Fazer com que a segunda metade da minha viagem seja tão proveitosa quanto a primeira. Já estou bastante ansioso para a próxima semana, pois será a "semana dos shows", um termo bastante criativo criado por mim e pelo Cesar. (risos). Estou muito feliz com a oportunidade de poder ver ao vivo Vampire Weekend, Arcade Fire, Two Door Cinema Club e Kings of Leon. Aliás, esqueci de comentar antes, mas um ponto fortemente positivo a respeito de Dublin é a questão dos shows. Aqui temos inúmeras oportunidades para presenciar as melhores bandas do momento. Muito provavelmente 2010 será o ano em que eu mais terei ido em shows na minha vida. Bom, nunca se sabe, né? Mas é o que tudo indica...
Para o final de ano, já estamos com tudo reservado para passar o Reveillon em Londres, o que também será um momento inesquecível. Eu amei a semana que passamos na Terra da Rainha em setembro e fico muito animado ao pensar que poderei aproveitar mais alguns dias por lá. E durante o ano novo ainda por cima! Demais!
Durante os dois primeiros meses de 2011, vou me concentrar em terminar meu curso de inglês e curtir meus últimos momentos na Irlanda, pois em março irei para Berlim. Decidi mudar meus planos iniciais e ir estudar alemão em um curso intensivo na capital germânica por três meses. Essa ideia surgiu após visitar o país em outubro e ter gostado muito do que vi. Somou-se a isso o fato de que tenho um forte interesse pela língua alemã e também o apoio dos meus pais, para que assim eu pudesse concretizar mais esse sonho. Acredito que será mais uma vivência impagável e creio que Berlim tem muito mais a minha cara do que Dublin.
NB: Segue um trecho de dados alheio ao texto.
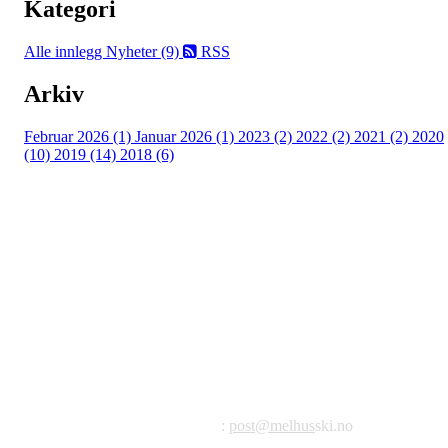
Kategori
Alle innlegg
Nyheter (9)
RSS
Arkiv
Februar 2026 (1)
Januar 2026 (1)
2023 (2)
2022 (2)
2021 (2)
2020
(10)
2019 (14)
2018 (6)
©2023 Melhus IL
Melhus Idrettslag avd Ski
Postadresse: Postboks 99, 7221 Melhus
E-post
:
post@melhus
ski.no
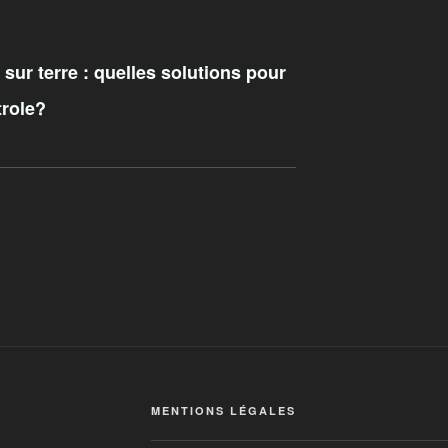
 sur terre : quelles solutions pour
trole?
MENTIONS LÉGALES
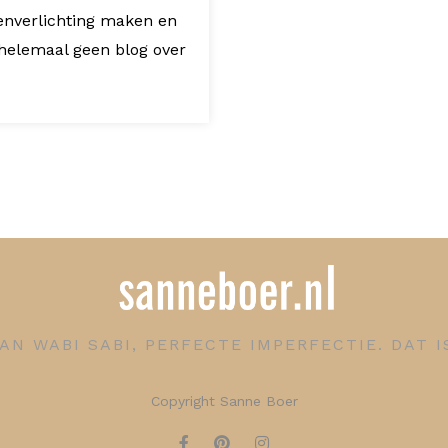
enverlichting maken en
 helemaal geen blog over
AN WABI SABI, PERFECTE IMPERFECTIE. DAT 
Copyright Sanne Boer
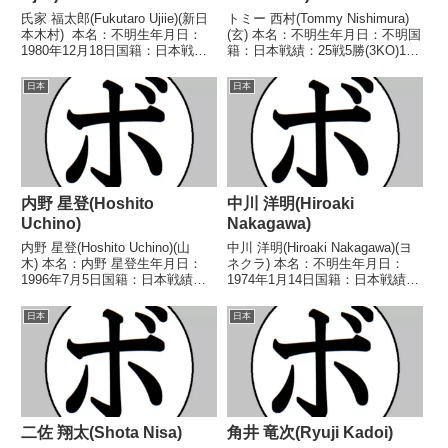
氏家 福太郎(Fukutaro Ujiie)(新日
トミー 西村(Tommy Nishimura)
本木村) 本名：不明生年月日：
(玄) 本名：不明生年月日：不明国
1980年12月18日国籍：日本戦
籍：日本戦績：25戦5勝(3KO)17
績：30戦17勝(11KO)12敗1
敗4分 【獲得タイトル】な
分 【獲得タイトル】2010年度最
し 【戦歴】1946/05/28 ●6R判
日本
日本
強後楽園ミドル級優勝 【戦歴】
定 (採点不明) 増村 雪一(国
2000/08/20...
民)1946/06/0...
内野 星登(Hoshito
中川 洋明(Hiroaki
Uchino)
Nakagawa)
内野 星登(Hoshito Uchino)(山
中川 洋明(Hiroaki Nakagawa)(ヨ
木) 本名：内野 星登生年月日：
ネクラ) 本名：不明生年月日：
1996年7月5日国籍：日本戦績：7
1974年1月14日国籍：日本戦績：
戦4勝(1KO)2敗1分 【獲得タイト
14戦10勝(9KO)3敗1分 【獲得タ
ル】なし 【戦歴】2023/03/24
イトル】なし 【戦歴】
日本
日本
○3RTKO 川浪 大暉(一
1992/11/03 ○1RKO 中沢 哲治
力)2023/09/...
(輪島功一S)19...
二佐 翔太(Shota Nisa)
角井 竜次(Ryuji Kadoi)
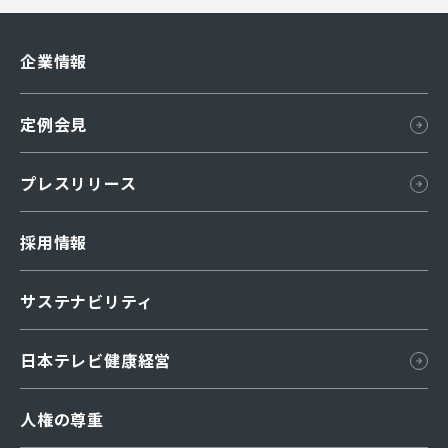
企業情報
会社概要
定例会見
組織図
所在地
プレスリリース
国内ネットワーク
採用情報
海外ネットワーク
日本テレビ略史
サステナビリティ
グループ企業
日本テレビ健康経営
汐留・日テレプラザ
人権の尊重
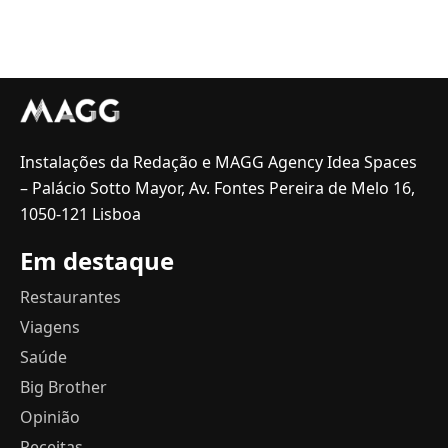
Instalações da Redação e MAGG Agency Idea Spaces
– Palácio Sotto Mayor, Av. Fontes Pereira de Melo 16,
1050-121 Lisboa
Em destaque
Restaurantes
Viagens
Saúde
Big Brother
Opinião
Receitas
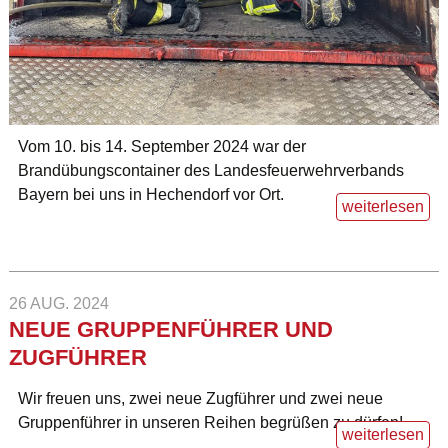
Vom 10. bis 14. September 2024 war der
Brandübungscontainer des Landesfeuerwehrverbands
Bayern bei uns in Hechendorf vor Ort.
weiterlesen
26 AUG. 2024
NEUE GRUPPENFÜHRER UND
ZUGFÜHRER
Wir freuen uns, zwei neue Zugführer und zwei neue
Gruppenführer in unseren Reihen begrüßen zu dürfen!
weiterlesen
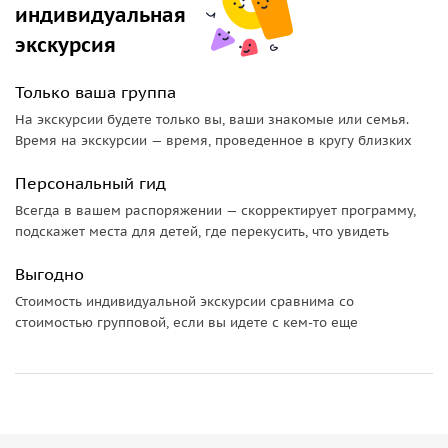
индивидуальная
Зеркальная гладь воды отражает лесистые холмы, а
берега украшают мягкие заросли тростника.
экскурсия
Канатная дорога в
районе Габалы
предоставит
Только ваша группа
уникальную возможность полюбоваться местными
На экскурсии будете только вы, ваши знакомые или семья.
красотами с высоты птичьего полёта. Во время подъёма
Время на экскурсии — время, проведенное в кругу близких
кабинка сделает четыре остановки на разных уровнях, где
можно будет сделать перерыв и перекусить в кафе. Вы
Персональный гид
сможете разглядеть маленькую деревню внизу, а если
Всегда в вашем распоряжении — скорректирует программу,
повезёт — встретить диких животных, обитающих в этом
подскажет места для детей, где перекусить, что увидеть
регионе.
Выгодно
Стоимость индивидуальной экскурсии сравнима со
стоимостью групповой, если вы идете с кем-то еще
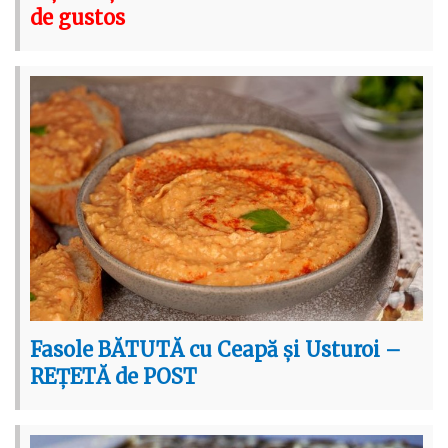
de gustos
Fasole BĂTUTĂ cu Ceapă și Usturoi –
REȚETĂ de POST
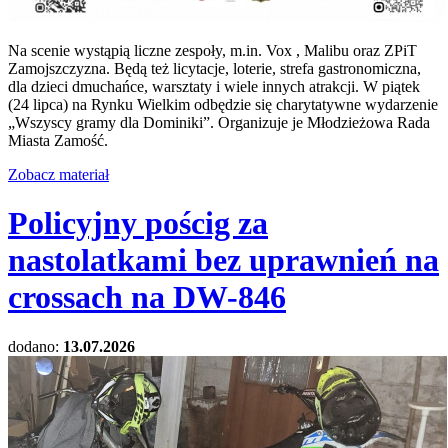
Na scenie wystąpią liczne zespoły, m.in. Vox , Malibu oraz ZPiT
Zamojszczyzna. Będą też licytacje, loterie, strefa gastronomiczna,
dla dzieci dmuchańce, warsztaty i wiele innych atrakcji. W piątek
(24 lipca) na Rynku Wielkim odbędzie się charytatywne wydarzenie
„Wszyscy gramy dla Dominiki”. Organizuje je Młodzieżowa Rada
Miasta Zamość.
Zobacz materiał
Policyjny pościg za
nastolatkami bez uprawnień na
crossach na DW-846
dodano:
13.07.2026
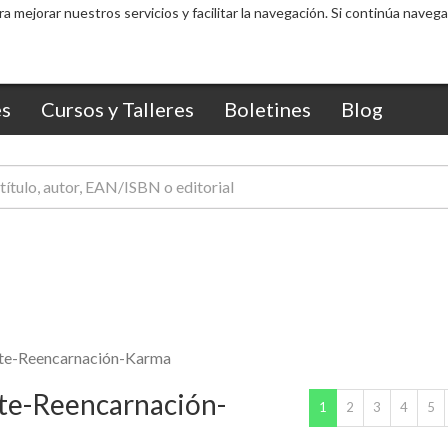
s
Cursos y Talleres
Boletines
Blog
te-Reencarnación-Karma
te-Reencarnación-
(current)
1
2
3
4
5
5 %
5 %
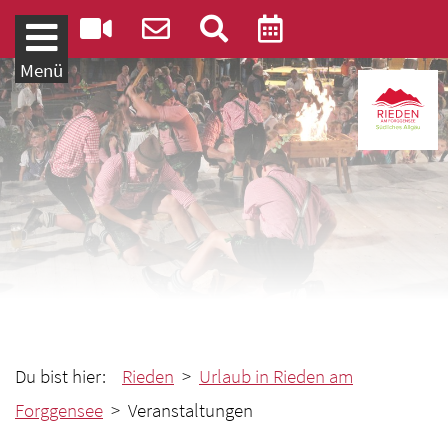
Weiter zum Inhalt
Menü
Du bist hier:
Rieden
>
Urlaub in Rieden am
Forggensee
> Veranstaltungen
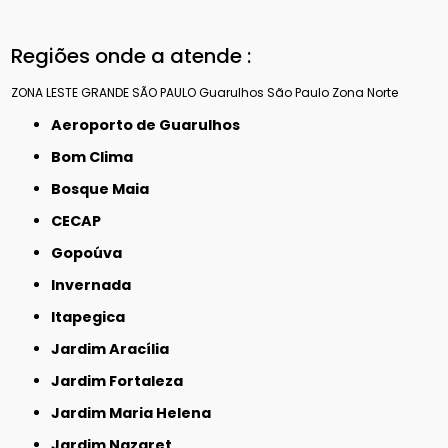
Regiões onde a atende :
ZONA LESTE
GRANDE SÃO PAULO
Guarulhos
São Paulo
Zona Norte
Aeroporto de Guarulhos
Bom Clima
Bosque Maia
CECAP
Gopoúva
Invernada
Itapegica
Jardim Aracília
Jardim Fortaleza
Jardim Maria Helena
Jardim Nazaret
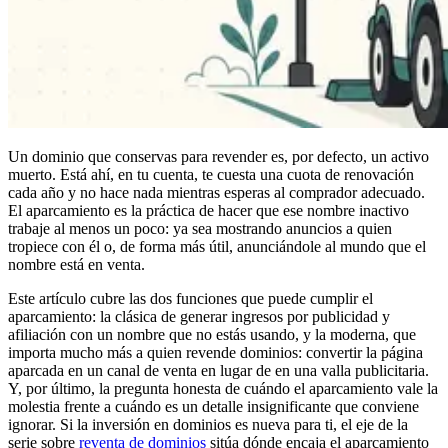
Un dominio que conservas para revender es, por defecto, un activo
muerto. Está ahí, en tu cuenta, te cuesta una cuota de renovación
cada año y no hace nada mientras esperas al comprador adecuado.
El aparcamiento es la práctica de hacer que ese nombre inactivo
trabaje al menos un poco: ya sea mostrando anuncios a quien
tropiece con él o, de forma más útil, anunciándole al mundo que el
nombre está en venta.
Este artículo cubre las dos funciones que puede cumplir el
aparcamiento: la clásica de generar ingresos por publicidad y
afiliación con un nombre que no estás usando, y la moderna, que
importa mucho más a quien revende dominios: convertir la página
aparcada en un canal de venta en lugar de en una valla publicitaria.
Y, por último, la pregunta honesta de cuándo el aparcamiento vale la
molestia frente a cuándo es un detalle insignificante que conviene
ignorar. Si la inversión en dominios es nueva para ti, el eje de la
serie sobre
reventa de dominios
sitúa dónde encaja el aparcamiento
Vamos ver. Vamos viver!
Finalmente, em junho voltarei para Dublin por alguns dias para dar um adeus para os amigos que aqui ficam e, em seguida, se nada mais sair dos seus trilhos, eu viajarei de volta para o Brasil.
E pro futuro a longo prazo?
Sinceramente? Não sei. Não faço a mínima ideia... São tantas coisas que podem acontecer que é sempre bom deixar uma página em branco para poder escrever quando a vontade e a necessidade aparecem."